Sitting in a dark hallway to read by the light of the bathroom because you won't turn on the lights is a distinct and profound portrayal of something significant that can be pretty hard to represent. The character in that show does something difficult as a matter of principal and commitment. I want to hold up that example as the right frame of reference when talking about Orthodox Judaism and liberal politics.
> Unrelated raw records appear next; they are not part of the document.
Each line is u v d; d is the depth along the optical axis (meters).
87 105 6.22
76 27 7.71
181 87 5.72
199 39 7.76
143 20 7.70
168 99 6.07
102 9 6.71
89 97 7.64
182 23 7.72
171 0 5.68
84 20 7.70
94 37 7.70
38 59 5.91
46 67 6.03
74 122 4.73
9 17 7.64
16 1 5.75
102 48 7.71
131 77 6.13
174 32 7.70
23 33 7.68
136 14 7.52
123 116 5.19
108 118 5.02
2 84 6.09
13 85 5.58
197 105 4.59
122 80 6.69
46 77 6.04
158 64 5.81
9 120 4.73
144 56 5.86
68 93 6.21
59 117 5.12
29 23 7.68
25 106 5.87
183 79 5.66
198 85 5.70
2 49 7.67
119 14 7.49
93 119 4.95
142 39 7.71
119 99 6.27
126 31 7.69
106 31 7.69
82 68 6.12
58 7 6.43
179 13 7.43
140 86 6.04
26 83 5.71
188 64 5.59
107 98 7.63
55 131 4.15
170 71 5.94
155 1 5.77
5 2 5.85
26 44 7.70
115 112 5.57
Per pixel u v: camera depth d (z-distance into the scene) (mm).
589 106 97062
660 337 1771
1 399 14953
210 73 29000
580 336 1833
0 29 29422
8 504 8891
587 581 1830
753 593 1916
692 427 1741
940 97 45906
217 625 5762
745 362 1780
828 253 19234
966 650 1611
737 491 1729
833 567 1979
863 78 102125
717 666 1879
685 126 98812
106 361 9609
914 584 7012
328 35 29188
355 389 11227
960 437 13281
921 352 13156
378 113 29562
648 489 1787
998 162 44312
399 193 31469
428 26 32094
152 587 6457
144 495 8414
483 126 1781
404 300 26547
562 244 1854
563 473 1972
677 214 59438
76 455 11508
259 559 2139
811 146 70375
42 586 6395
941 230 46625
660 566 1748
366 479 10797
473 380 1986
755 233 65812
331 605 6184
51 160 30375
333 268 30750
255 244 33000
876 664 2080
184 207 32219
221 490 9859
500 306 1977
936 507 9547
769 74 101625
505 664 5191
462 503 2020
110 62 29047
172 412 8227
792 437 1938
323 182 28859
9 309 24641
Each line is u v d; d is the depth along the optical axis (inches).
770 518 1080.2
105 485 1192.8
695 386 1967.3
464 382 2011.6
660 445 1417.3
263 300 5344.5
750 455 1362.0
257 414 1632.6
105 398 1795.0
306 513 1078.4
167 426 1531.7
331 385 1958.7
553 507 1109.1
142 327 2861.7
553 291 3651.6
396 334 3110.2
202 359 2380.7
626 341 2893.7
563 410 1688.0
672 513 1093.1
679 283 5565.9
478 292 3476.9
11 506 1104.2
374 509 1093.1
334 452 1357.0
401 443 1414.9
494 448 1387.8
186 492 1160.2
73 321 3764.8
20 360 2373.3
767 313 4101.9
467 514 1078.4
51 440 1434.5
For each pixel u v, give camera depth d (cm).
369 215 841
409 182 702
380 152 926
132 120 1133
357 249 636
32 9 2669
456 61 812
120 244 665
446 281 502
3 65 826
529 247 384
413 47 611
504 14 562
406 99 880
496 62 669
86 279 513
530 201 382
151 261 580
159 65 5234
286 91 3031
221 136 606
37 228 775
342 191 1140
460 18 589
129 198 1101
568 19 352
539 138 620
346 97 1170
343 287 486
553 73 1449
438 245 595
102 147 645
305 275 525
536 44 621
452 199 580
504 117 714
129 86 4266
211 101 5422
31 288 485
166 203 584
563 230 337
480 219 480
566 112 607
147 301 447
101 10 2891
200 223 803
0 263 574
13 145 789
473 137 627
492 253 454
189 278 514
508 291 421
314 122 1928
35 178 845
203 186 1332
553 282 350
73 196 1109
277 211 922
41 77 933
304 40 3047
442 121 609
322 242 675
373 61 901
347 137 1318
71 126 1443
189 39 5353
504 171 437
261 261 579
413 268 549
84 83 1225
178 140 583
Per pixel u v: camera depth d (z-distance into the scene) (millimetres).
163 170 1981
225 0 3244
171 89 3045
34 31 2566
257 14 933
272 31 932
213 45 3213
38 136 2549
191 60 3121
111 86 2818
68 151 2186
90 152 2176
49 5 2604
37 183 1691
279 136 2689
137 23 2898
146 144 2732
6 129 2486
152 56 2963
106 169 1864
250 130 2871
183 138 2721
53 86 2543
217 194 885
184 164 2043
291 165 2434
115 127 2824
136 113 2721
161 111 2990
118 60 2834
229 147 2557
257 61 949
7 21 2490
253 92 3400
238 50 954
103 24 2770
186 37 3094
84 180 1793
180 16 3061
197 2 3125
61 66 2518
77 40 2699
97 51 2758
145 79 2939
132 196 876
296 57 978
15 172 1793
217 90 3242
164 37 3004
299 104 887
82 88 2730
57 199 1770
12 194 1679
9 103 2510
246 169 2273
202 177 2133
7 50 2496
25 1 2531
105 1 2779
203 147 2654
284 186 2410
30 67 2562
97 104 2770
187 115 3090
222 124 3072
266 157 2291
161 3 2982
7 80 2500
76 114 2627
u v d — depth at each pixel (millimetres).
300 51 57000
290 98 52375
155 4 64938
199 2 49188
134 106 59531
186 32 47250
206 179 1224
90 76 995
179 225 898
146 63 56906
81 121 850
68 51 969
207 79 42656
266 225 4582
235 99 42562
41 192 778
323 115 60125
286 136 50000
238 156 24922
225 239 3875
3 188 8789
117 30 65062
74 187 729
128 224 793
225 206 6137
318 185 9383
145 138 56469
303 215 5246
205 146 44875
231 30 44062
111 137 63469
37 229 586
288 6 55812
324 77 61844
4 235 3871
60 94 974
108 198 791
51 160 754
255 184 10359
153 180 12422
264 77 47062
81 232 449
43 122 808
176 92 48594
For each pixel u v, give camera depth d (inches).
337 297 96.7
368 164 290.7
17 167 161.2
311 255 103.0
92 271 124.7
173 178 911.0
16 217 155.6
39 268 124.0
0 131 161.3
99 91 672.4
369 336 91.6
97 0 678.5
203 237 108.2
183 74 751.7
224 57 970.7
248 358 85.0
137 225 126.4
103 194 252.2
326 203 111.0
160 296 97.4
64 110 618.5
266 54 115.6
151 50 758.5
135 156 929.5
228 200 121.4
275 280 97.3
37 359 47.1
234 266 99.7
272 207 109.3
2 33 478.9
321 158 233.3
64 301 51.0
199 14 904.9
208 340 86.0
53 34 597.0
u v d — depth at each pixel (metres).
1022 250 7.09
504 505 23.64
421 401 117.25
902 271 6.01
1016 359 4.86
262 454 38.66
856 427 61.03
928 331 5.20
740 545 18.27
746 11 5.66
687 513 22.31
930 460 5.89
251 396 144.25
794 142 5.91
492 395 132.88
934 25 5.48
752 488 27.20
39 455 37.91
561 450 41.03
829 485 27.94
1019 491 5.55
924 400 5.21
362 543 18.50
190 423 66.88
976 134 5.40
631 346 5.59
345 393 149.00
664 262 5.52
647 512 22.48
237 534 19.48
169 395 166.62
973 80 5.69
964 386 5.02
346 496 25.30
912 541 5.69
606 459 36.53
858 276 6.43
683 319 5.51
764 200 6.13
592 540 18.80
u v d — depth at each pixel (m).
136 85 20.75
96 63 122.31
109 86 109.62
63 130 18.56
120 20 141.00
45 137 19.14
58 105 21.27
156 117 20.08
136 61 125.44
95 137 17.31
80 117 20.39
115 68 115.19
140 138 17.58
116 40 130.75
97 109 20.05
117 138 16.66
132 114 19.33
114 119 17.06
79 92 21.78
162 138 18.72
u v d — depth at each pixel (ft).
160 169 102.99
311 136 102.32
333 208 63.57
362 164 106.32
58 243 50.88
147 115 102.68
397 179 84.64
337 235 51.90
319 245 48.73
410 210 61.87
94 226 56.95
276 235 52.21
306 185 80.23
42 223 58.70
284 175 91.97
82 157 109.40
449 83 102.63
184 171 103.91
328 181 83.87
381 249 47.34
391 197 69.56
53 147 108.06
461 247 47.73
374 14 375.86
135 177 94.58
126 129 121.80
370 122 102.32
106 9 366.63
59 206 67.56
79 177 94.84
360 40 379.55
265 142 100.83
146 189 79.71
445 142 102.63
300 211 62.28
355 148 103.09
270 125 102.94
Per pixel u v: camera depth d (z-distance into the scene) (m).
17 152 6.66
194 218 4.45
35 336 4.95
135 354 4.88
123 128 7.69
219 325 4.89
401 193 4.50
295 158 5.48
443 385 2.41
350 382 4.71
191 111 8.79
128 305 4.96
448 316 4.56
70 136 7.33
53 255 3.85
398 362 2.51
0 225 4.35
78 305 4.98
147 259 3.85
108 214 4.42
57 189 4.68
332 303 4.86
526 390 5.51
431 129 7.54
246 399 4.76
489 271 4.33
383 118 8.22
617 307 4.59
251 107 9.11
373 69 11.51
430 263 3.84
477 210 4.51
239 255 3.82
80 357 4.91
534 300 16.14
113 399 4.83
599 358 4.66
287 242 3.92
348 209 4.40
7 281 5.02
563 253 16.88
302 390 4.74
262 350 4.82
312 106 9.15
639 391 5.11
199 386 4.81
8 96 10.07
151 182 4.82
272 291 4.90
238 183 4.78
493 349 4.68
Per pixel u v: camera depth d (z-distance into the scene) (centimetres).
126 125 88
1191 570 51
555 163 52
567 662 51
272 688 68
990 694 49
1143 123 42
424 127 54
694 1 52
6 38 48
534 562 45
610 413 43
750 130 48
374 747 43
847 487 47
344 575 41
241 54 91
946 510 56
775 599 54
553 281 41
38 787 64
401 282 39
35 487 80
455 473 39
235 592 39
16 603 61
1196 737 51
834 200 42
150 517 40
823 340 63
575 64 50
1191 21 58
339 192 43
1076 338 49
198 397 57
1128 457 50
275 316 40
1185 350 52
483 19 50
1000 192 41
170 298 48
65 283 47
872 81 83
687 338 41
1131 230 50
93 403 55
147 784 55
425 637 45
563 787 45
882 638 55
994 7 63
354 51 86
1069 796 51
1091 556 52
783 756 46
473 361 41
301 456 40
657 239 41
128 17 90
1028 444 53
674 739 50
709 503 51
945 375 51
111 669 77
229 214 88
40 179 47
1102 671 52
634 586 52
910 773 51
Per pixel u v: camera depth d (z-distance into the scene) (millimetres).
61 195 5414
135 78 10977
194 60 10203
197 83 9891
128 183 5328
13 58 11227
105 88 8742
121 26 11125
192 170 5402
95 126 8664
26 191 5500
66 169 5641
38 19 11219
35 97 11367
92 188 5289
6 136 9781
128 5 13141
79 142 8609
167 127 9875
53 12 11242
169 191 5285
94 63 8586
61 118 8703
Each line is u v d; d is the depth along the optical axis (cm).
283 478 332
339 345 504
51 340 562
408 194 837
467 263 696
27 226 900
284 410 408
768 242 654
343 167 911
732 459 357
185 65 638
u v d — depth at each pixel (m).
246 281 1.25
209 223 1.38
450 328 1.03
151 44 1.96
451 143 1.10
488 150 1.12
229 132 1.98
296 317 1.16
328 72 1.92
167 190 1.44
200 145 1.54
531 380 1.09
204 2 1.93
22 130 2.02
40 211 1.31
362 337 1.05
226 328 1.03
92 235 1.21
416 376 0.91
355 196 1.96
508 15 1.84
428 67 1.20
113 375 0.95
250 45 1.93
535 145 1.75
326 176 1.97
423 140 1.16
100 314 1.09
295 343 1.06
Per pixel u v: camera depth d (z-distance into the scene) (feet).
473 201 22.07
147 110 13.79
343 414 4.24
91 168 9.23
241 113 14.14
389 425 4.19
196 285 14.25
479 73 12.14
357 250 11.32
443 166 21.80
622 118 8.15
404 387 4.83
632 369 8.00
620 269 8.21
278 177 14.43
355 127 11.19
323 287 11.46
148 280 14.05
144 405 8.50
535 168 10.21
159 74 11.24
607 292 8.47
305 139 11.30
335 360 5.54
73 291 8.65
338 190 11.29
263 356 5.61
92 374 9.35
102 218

The reason I think it's so important to set the stage in this way is because there's something that really tears at me about most attempts to address the relationship between religious Jews and American politics (this article for example). Too often the subtext or message of discussions of "the problem" of being observant and liberal (or liberal people being observant) ((or observant people being liberal)) is that the author sort of anchors on there being a right answer, or focuses on the "complaint" part of the struggle these people experience. That posture of conflict seems like the natural one, because if that tension weren't there, you wouldn't be reading an article about it. But the problem is starting from the tension or conflict as if it were resolvable or as if writing about it were part of the resolution does particular violence to part of the very nature of the thing it talks about. For many of us, being religious is about commitment and principle, and so focusing on "the tension" or "the conflict" among more than one set of commitments rather than the commonality or strength of those commitments sort of undermines the point of the whole thing!

God created the Universe and wrote the Torah and gave it to the Jewish people. And sometimes what that means for us is joining together with a hundred people at warm and uplifting kabbalat Shabbat, and sometimes that means sitting on the floor in the hallway in your own apartment reading by the light of the bathroom.